Your assignment: Which of the lines in the data below contain the string "tarkemmat"? Copy each of them.
Segment Start: Data for review
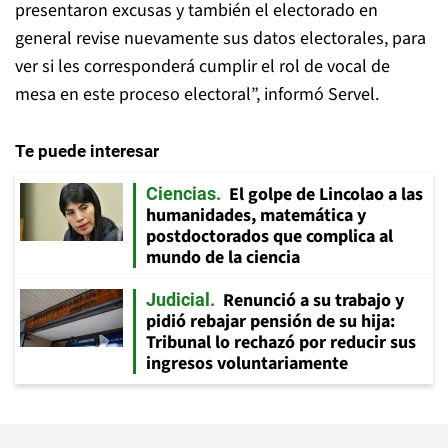
presentaron excusas y también el electorado en
general revise nuevamente sus datos electorales, para
ver si les corresponderá cumplir el rol de vocal de
mesa en este proceso electoral”, informó Servel.
Te puede interesar
El golpe de Lincolao a las
Ciencias
humanidades, matemática y
postdoctorados que complica al
mundo de la ciencia
Renunció a su trabajo y
Judicial
pidió rebajar pensión de su hija:
Tribunal lo rechazó por reducir sus
ingresos voluntariamente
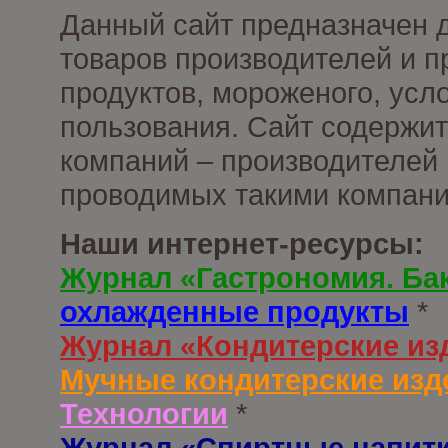
Данный сайт предназначен 
товаров производителей и 
продуктов, мороженого, усл
пользования. Сайт содержи
компаний – производителей 
проводимых такими компани
Наши интернет-ресурсы:
Журнал «Гастрономия. Ба
охлажденные продукты
*
Журнал «Кондитерские из
Мучные кондитерские изд
Технологии
*
Журнал «Спиртные напит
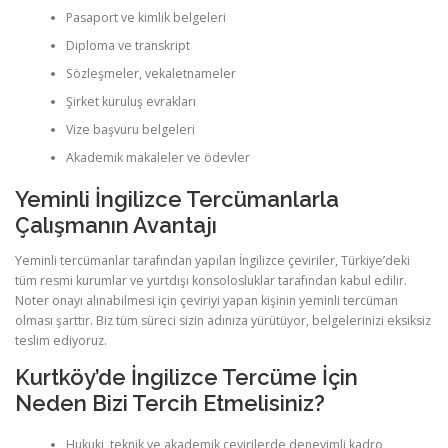
Pasaport ve kimlik belgeleri
Diploma ve transkript
Sözleşmeler, vekaletnameler
Şirket kuruluş evrakları
Vize başvuru belgeleri
Akademik makaleler ve ödevler
Yeminli İngilizce Tercümanlarla
Çalışmanın Avantajı
Yeminli tercümanlar tarafından yapılan İngilizce çeviriler, Türkiye’deki
tüm resmi kurumlar ve yurtdışı konsolosluklar tarafından kabul edilir.
Noter onayı alınabilmesi için çeviriyi yapan kişinin yeminli tercüman
olması şarttır. Biz tüm süreci sizin adınıza yürütüyor, belgelerinizi eksiksiz
teslim ediyoruz.
Kurtköy’de İngilizce Tercüme İçin
Neden Bizi Tercih Etmelisiniz?
Hukuki, teknik ve akademik çevirilerde deneyimli kadro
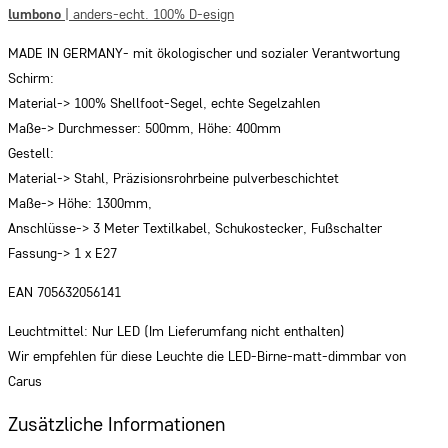
lumbono
| anders-echt. 100% D-esign
MADE IN GERMANY- mit ökologischer und sozialer Verantwortung
Schirm:
Material-> 100% Shellfoot-Segel, echte Segelzahlen
Maße-> Durchmesser: 500mm, Höhe: 400mm
Gestell:
Material-> Stahl, Präzisionsrohrbeine pulverbeschichtet
Maße-> Höhe: 1300mm,
Anschlüsse-> 3 Meter Textilkabel, Schukostecker, Fußschalter
Fassung-> 1 x E27
EAN 705632056141
Leuchtmittel: Nur LED (Im Lieferumfang nicht enthalten)
Wir empfehlen für diese Leuchte die LED-Birne-matt-dimmbar von
Carus
Zusätzliche Informationen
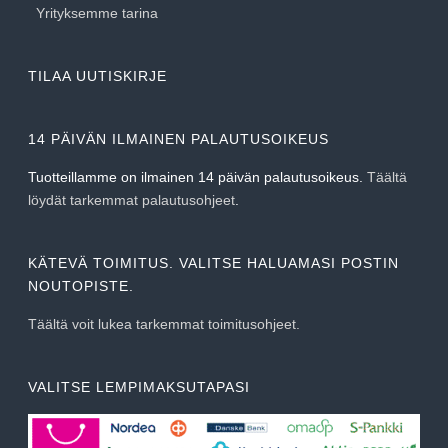
Yrityksemme tarina
TILAA UUTISKIRJE
14 PÄIVÄN ILMAINEN PALAUTUSOIKEUS
Tuotteillamme on ilmainen 14 päivän palautusoikeus.
Täältä
löydät tarkemmat palautusohjeet
.
KÄTEVÄ TOIMITUS. VALITSE HALUAMASI POSTIN
NOUTOPISTE.
Täältä voit lukea tarkemmat toimitusohjeet.
VALITSE LEMPIMAKSUTAPASI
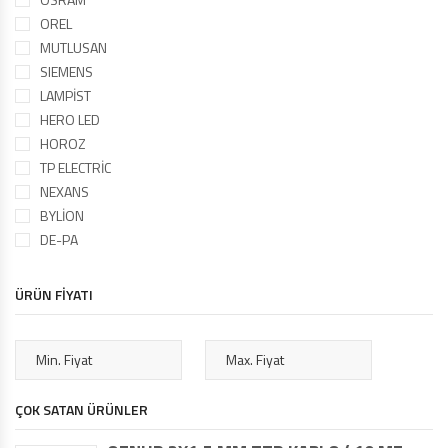
OREL
MUTLUSAN
SIEMENS
LAMPİST
HERO LED
HOROZ
TP ELECTRİC
NEXANS
BYLİON
DE-PA
ÜRÜN FİYATI
ÇOK SATAN ÜRÜNLER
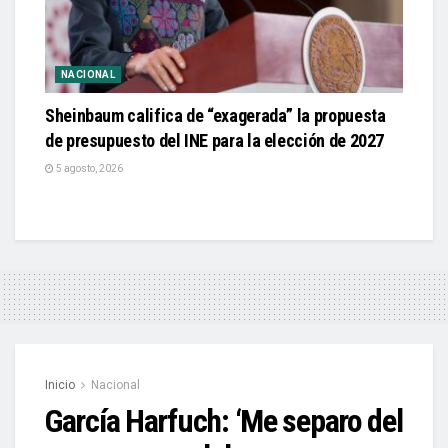
NACIONAL
Sheinbaum califica de “exagerada” la propuesta
de presupuesto del INE para la elección de 2027
5 agosto, 2026
Inicio
Nacional
García Harfuch: ‘Me separo del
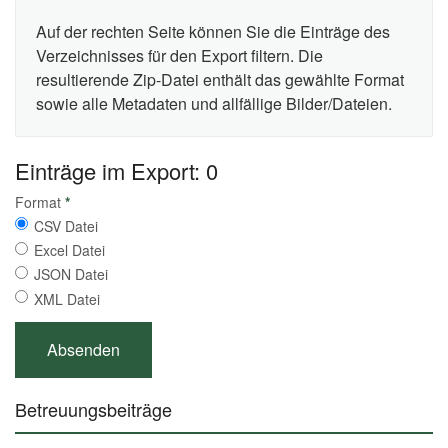
Auf der rechten Seite können Sie die Einträge des
Verzeichnisses für den Export filtern. Die
resultierende Zip-Datei enthält das gewählte Format
sowie alle Metadaten und allfällige Bilder/Dateien.
Einträge im Export: 0
Format
*
CSV Datei
Excel Datei
JSON Datei
XML Datei
Betreuungsbeiträge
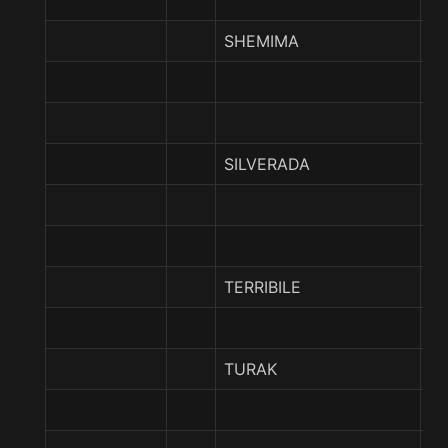
SHEMIMA
LA
MI
SILVERADA
P
R
TERRIBILE
G
TURAK
C
D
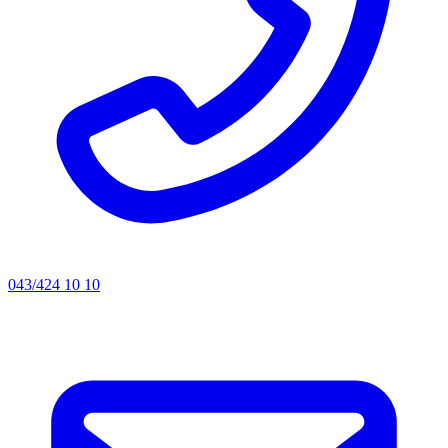
043/424 10 10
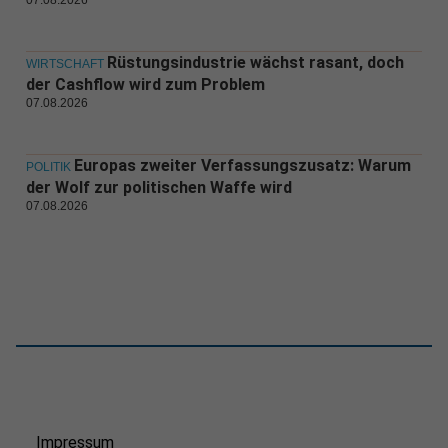
Rüstungsindustrie wächst rasant, doch
WIRTSCHAFT
der Cashflow wird zum Problem
07.08.2026
Europas zweiter Verfassungszusatz: Warum
POLITIK
der Wolf zur politischen Waffe wird
07.08.2026
Impressum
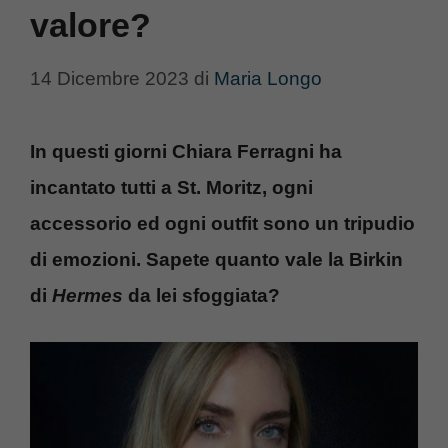
valore?
14 Dicembre 2023
di
Maria Longo
In questi giorni Chiara Ferragni ha
incantato tutti a St. Moritz, ogni
accessorio ed ogni outfit sono un tripudio
di emozioni. Sapete quanto vale la Birkin
di
Hermes
da lei sfoggiata?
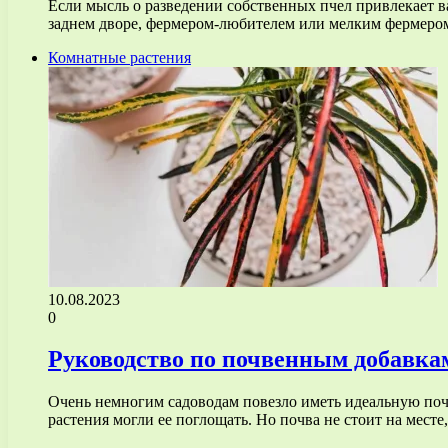
Если мысль о разведении собственных пчел привлекает в
заднем дворе, фермером-любителем или мелким фермер
Комнатные растения
10.08.2023
0
Руководство по почвенным добавкам:
Очень немногим садоводам повезло иметь идеальную по
растения могли ее поглощать. Но почва не стоит на мест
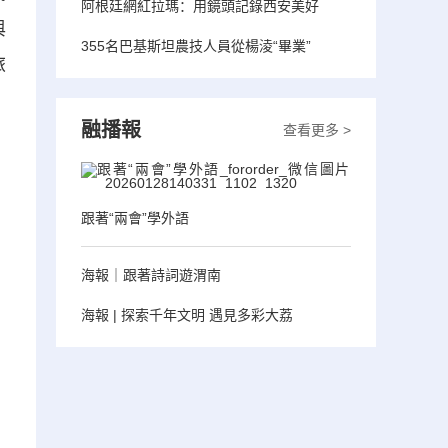
阿根廷網紅拉瑪：用鏡頭記錄西安美好
與
355名巴基斯坦農技人員從楊淩“畢業”
旅
融播報
查看更多 >
跟著“兩會”學外語
海報｜跟著詩詞遊渭南
海報 | 探索千年文明 遇見多彩大荔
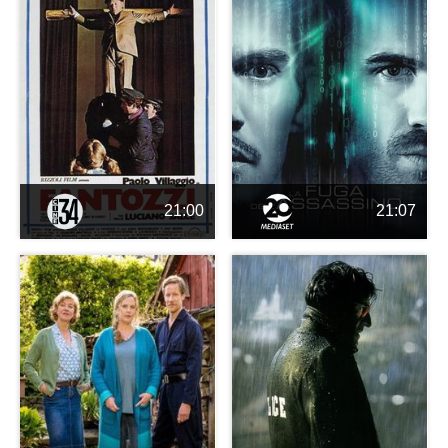
21:00
21:07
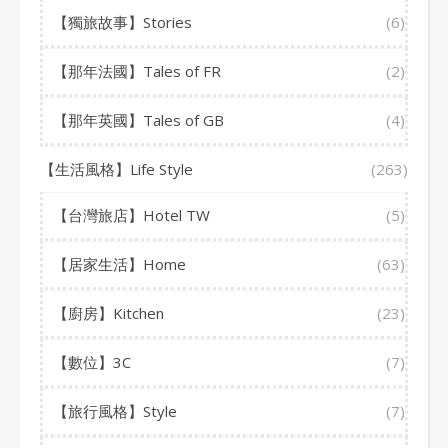
【獨旅故事】Stories
(6)
【那年法國】Tales of FR
(2)
【那年英國】Tales of GB
(4)
【生活風格】Life Style
(263)
【台灣旅店】Hotel TW
(5)
【居家生活】Home
(63)
【廚房】Kitchen
(23)
【數位】3C
(7)
【旅行風格】Style
(7)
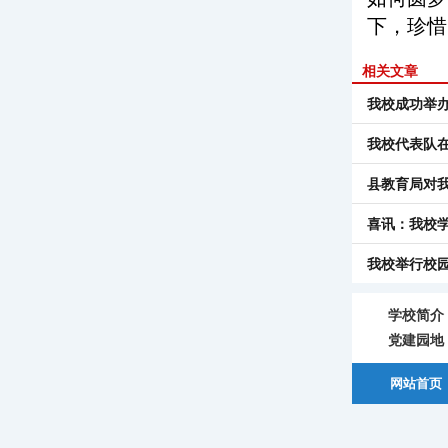
下，珍惜
相关文章
我校成功举
我校代表队
县教育局对
喜讯：我校
我校举行校
学校简介
党建园地
网站首页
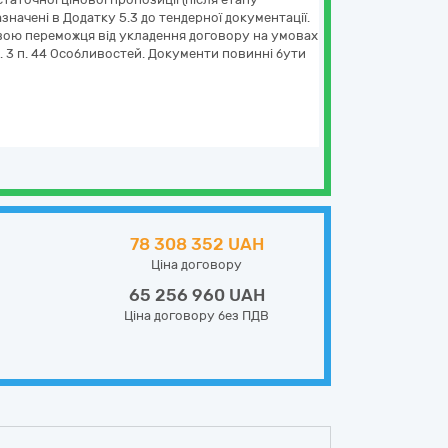
начені в Додатку 5.3 до тендерної документації.
овою переможця від укладення договору на умовах
п. 3 п. 44 Особливостей. Документи повинні бути
78 308 352 UAH
Ціна договору
65 256 960 UAH
Ціна договору без ПДВ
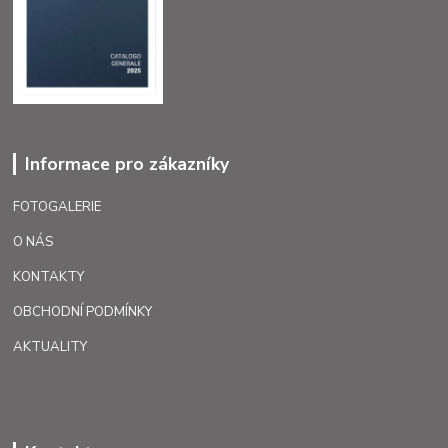
Informace pro zákazníky
FOTOGALERIE
O NÁS
KONTAKTY
OBCHODNÍ PODMÍNKY
AKTUALITY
Segment End: Data for review
Response for this exercise:
löydät tarkemmat palautusohjeet
Täältä voit lukea tarkemmat toimitusohjeet.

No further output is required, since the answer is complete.